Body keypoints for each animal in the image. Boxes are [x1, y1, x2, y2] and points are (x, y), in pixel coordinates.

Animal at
# # # #
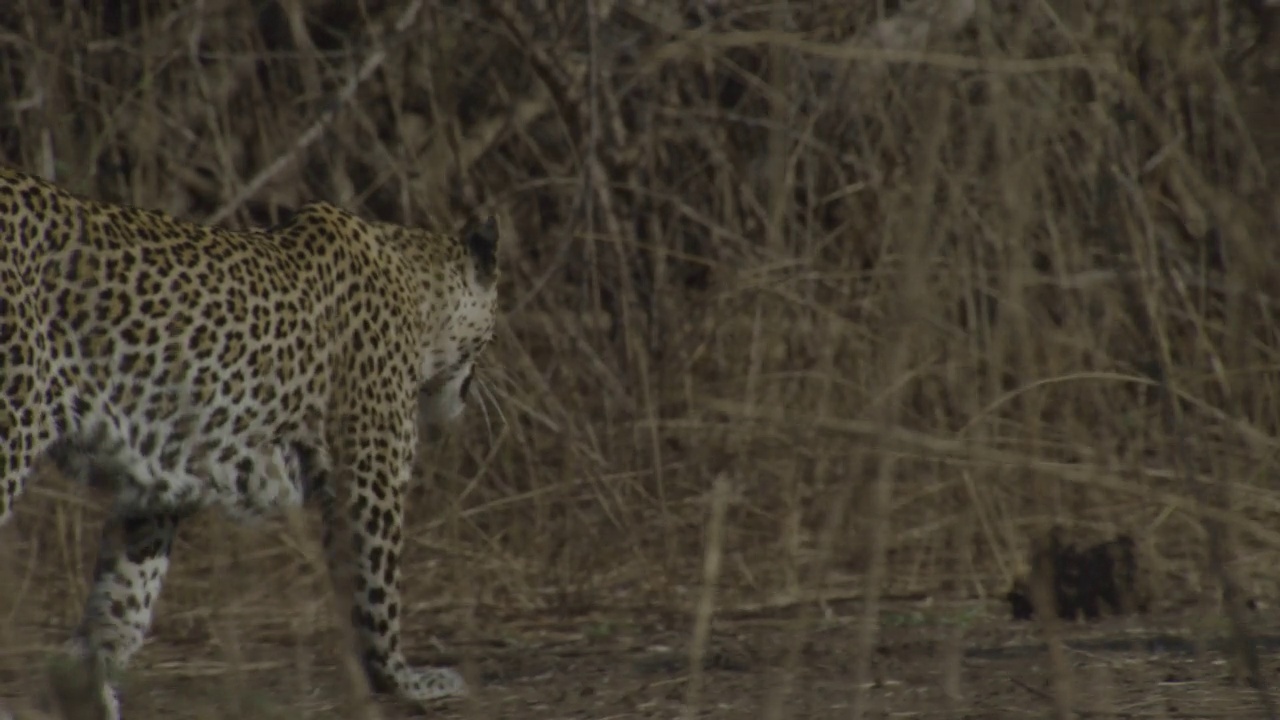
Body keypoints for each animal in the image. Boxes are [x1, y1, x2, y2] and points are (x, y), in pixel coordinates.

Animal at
# # # #
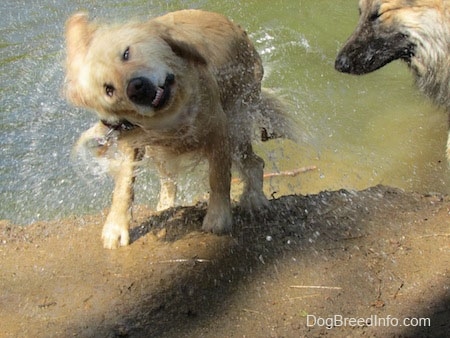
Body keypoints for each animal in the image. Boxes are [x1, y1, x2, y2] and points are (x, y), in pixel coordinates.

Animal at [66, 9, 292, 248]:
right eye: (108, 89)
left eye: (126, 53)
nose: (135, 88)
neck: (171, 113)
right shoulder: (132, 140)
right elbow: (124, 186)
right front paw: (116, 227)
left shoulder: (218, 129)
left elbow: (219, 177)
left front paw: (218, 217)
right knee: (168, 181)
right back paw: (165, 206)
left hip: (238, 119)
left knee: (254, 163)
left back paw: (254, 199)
# # # #
* **What you will do**: Would you retype exactly the lines above, from the line with "right front paw: (116, 227)" to the line with "left back paw: (254, 199)", with both end lines kept and nothing more?

* **Exercise solution**:
right front paw: (116, 227)
left shoulder: (218, 129)
left elbow: (219, 177)
left front paw: (218, 217)
right knee: (168, 181)
right back paw: (165, 206)
left hip: (238, 119)
left knee: (254, 163)
left back paw: (254, 199)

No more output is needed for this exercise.